Comment 5: The study did not provide information on the specific treatment protocols used for patients with hyper creatinemic, which may have influenced the study's findings.

Response: All the patients were treated with standard COVID-19 protocol (Table 1). During hospital stay patients were treated with standard therapy and patients in hypercreatinemic group received more corticosteroids compared to normocreatinemic sub-population.

Round 2

Reviewer 4 Report

Thanks for the authors' response. I have no additional comments.

Author Response

Comment 1:The study is a retrospective observational study, which may limit the ability to establish causal relationships between hyper creatinemic and COVID-19 outcomes.

Response:An interestingcomment has been raised byreviewer;statement has been included in Limitations of the study portion. 
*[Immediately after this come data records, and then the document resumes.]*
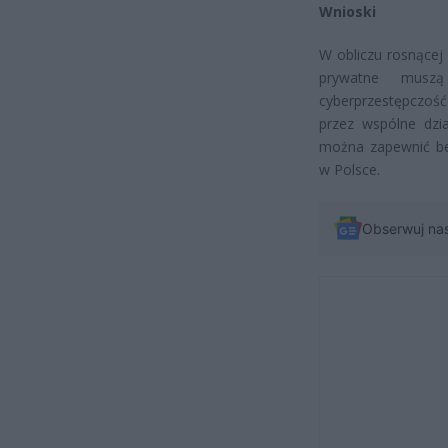
Wnioski
W obliczu rosnącej 
prywatne muszą
cyberprzestępczość
przez wspólne dzi
można zapewnić bez
w Polsce.
Obserwuj na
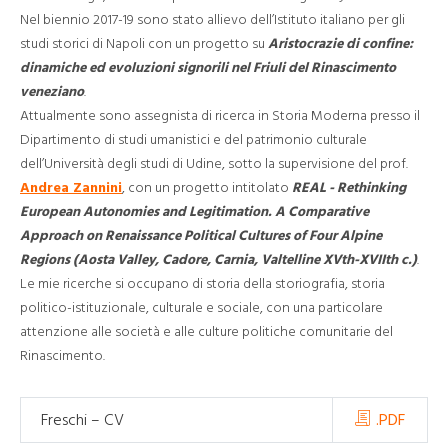
Nel biennio 2017-19 sono stato allievo dell’Istituto italiano per gli
studi storici di Napoli con un progetto su
Aristocrazie di confine:
dinamiche ed evoluzioni signorili nel Friuli del Rinascimento
veneziano
.
Attualmente sono assegnista di ricerca in Storia Moderna presso il
Dipartimento di studi umanistici e del patrimonio culturale
dell’Università degli studi di Udine, sotto la supervisione del prof.
Andrea Zannini
, con un progetto intitolato
REAL - Rethinking
European Autonomies and Legitimation. A Comparative
Approach on Renaissance Political Cultures of Four Alpine
Regions (Aosta Valley, Cadore, Carnia, Valtelline XVth-XVIIth c.)
.
Le mie ricerche si occupano di storia della storiografia, storia
politico-istituzionale, culturale e sociale, con una particolare
attenzione alle società e alle culture politiche comunitarie del
Rinascimento.
Freschi – CV
.PDF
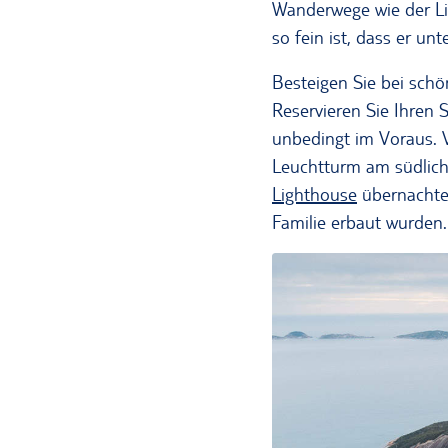
Wanderwege wie der Li
so fein ist, dass er un
Besteigen Sie bei sch
Reservieren Sie Ihren 
unbedingt im Voraus. V
Leuchtturm am südlich
Lighthouse
übernachtet
Familie erbaut wurden.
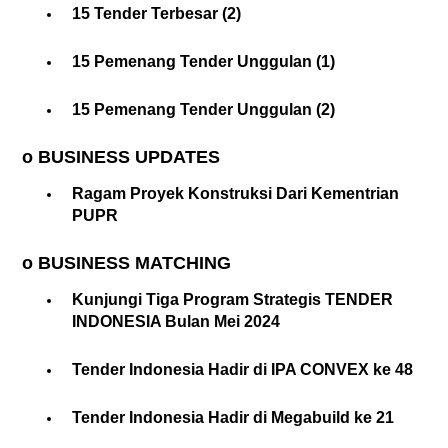
15 Tender Terbesar (2)
15 Pemenang Tender Unggulan (1)
15 Pemenang Tender Unggulan (2)
o BUSINESS UPDATES
Ragam Proyek Konstruksi Dari Kementrian
PUPR
o BUSINESS MATCHING
Kunjungi Tiga Program Strategis TENDER
INDONESIA Bulan Mei 2024
Tender Indonesia Hadir di IPA CONVEX ke 48
Tender Indonesia Hadir di Megabuild ke 21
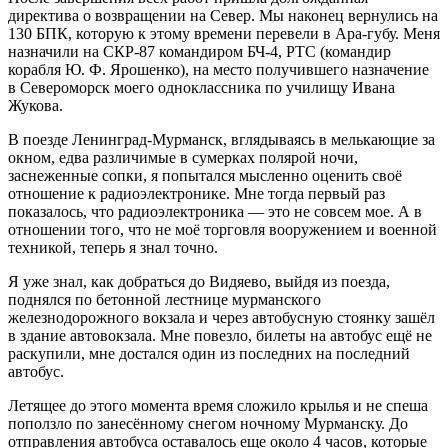
директива о возвращении на Север. Мы наконец вернулись на
130 БПК, которую к этому времени перевели в Ара-губу. Меня
назначили на СКР-87 командиром БЧ-4, РТС (командир
корабля Ю. Ф. Ярошенко), на место получившего назначение
в Североморск моего одноклассника по училищу Ивана
Жукова.
В поезде Ленинград-Мурманск, вглядываясь в мелькающие за
окном, едва различимые в сумерках полярой ночи,
заснеженные сопки, я попытался мысленно оценить своё
отношение к радиоэлектронике. Мне тогда первый раз
показалось, что радиоэлектроника — это не совсем мое. А в
отношении того, что не моё торговля вооружением и военной
техникой, теперь я знал точно.
Я уже знал, как добраться до Видяево, выйдя из поезда,
поднялся по бетонной лестнице мурманского
железнодорожного вокзала и через автобусную стоянку зашёл
в здание автовокзала. Мне повезло, билеты на автобус ещё не
раскупили, мне достался один из последних на последний
автобус.
Летящее до этого момента время сложило крылья и не спеша
поползло по занесённому снегом ночному Мурманску. До
отправления автобуса оставалось еще около 4 часов, которые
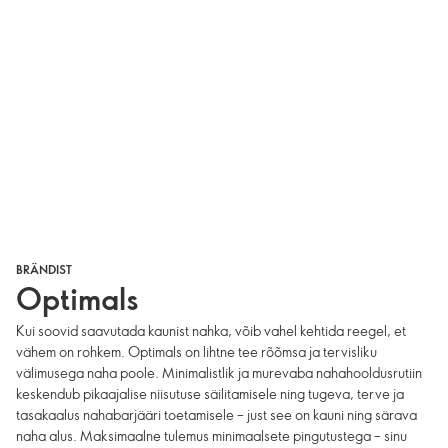
BRÄNDIST
Optimals
Kui soovid saavutada kaunist nahka, võib vahel kehtida reegel, et
vähem on rohkem. Optimals on lihtne tee rõõmsa ja tervisliku
välimusega naha poole. Minimalistlik ja murevaba nahahooldusrutiin
keskendub pikaajalise niisutuse säilitamisele ning tugeva, terve ja
tasakaalus nahabarjääri toetamisele – just see on kauni ning särava
naha alus. Maksimaalne tulemus minimaalsete pingutustega – sinu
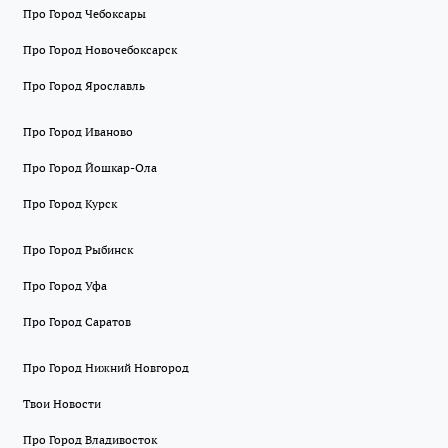
Про Город Чебоксары
Про Город Новочебоксарск
Про Город Ярославль
Про Город Иваново
Про Город Йошкар-Ола
Про Город Курск
Про Город Рыбинск
Про Город Уфа
Про Город Саратов
Про Город Нижний Новгород
Твои Новости
Про Город Владивосток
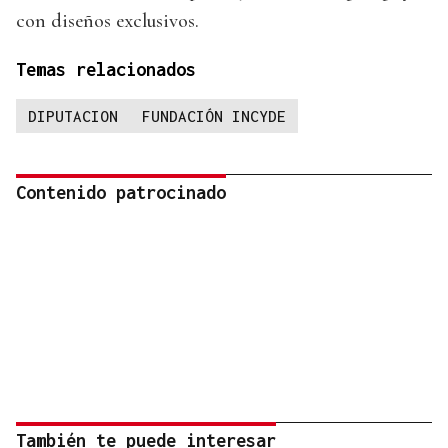
con diseños exclusivos.
Temas relacionados
DIPUTACION
FUNDACIÓN INCYDE
Contenido patrocinado
También te puede interesar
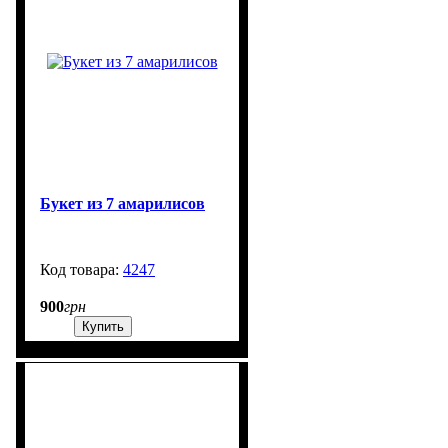
Букет из 7 амарилисов
4247
99999
900
грн
Купить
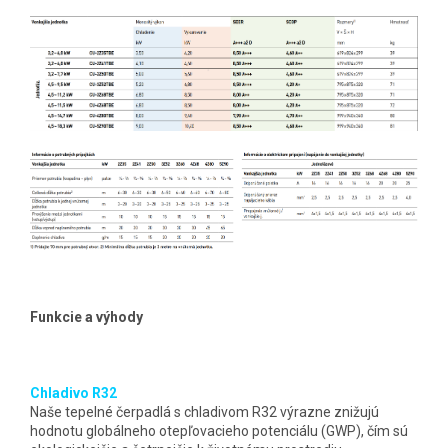
Funkcie a výhody
Chladivo R32
Naše tepelné čerpadlá s chladivom R32 výrazne znižujú
hodnotu globálneho otepľovacieho potenciálu (GWP), čím sú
Comment 2:The study was conducted in a single hospital in Srinagar, India, which may limit the generalizability of the findings to other populations and settings.
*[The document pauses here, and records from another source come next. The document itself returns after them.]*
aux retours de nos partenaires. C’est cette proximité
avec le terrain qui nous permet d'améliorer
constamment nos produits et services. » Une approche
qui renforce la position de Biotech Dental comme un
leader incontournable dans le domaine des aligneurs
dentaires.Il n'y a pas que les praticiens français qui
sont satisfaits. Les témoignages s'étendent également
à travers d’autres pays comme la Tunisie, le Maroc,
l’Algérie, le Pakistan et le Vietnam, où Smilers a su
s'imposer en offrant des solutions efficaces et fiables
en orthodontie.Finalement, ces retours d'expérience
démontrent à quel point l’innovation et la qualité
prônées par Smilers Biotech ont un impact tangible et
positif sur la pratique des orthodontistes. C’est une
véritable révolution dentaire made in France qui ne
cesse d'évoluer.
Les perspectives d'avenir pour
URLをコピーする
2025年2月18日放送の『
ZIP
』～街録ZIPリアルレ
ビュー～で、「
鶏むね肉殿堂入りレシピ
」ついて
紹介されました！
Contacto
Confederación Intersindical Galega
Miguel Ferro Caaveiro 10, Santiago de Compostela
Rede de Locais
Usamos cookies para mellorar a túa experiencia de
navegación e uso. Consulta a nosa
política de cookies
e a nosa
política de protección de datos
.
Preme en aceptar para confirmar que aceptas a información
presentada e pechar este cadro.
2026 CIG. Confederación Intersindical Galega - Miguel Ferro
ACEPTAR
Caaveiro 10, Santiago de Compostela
Response:An interestingcomment has been raised byreviewer;statement has been included in Limitations of the study portion.  

        Comment 3:The measurement of creatinine levels: The study used creatinine levels at admission to define hyper creatinemic, which may not accurately reflect the true baseline creatinine level in some patients.

        Response: The baseline was established in hospital in healthy patient group, based on baseline values and guidelines of Kidney disease guidelines as defined by Improving Global Outcomes (KDIGO) CKD Work Group (2012) classification (KDIGO, 2012). KD was defined as per serum creatinine criteria and was defined as significant increase in serum creatinine by 1.5 times higher from the baseline values established in Chest Disease Laboratory, Srinagar Jammu and Kashmir.

Comment 4:The study did not account for all potential confounding factors that may affect the association between hyper creatinemic and COVID-19 outcomes.

Response:Multivariable analysis revealed age, elevated creatinine concentration; IL-1, D-Dimer and Hs-Crp were independent risk factors for in-hospital mortality. On adjusted analysis, the association of creatinine levels remained strongly predictive of all cause in-hospital mortality (HR-5.34; CI-4.89-8.17; p ≤ 0.001).Furthermore, we could not find any significant difference in other co-morbidities which might have effect on levels of creatinine.In addition to this, in present study inclusion criteria we followed was “no history of co-morbidities prior to hospitalization” and we attempted to exclude those patients having known history of co-morbidities. Patients were divided in two groups only on basis of levels of Cr above threshold levels.

Comment 5: The study did not provide information on the specific treatment protocols used for patients with hyper creatinemic, which may have influenced the study's findings.

Response: All the patients were treated with standard COVID-19 protocol (Table 1). During hospital stay patients were treated with standard therapy and patients in hypercreatinemic group received more corticosteroids compared to normocreatinemic sub-population.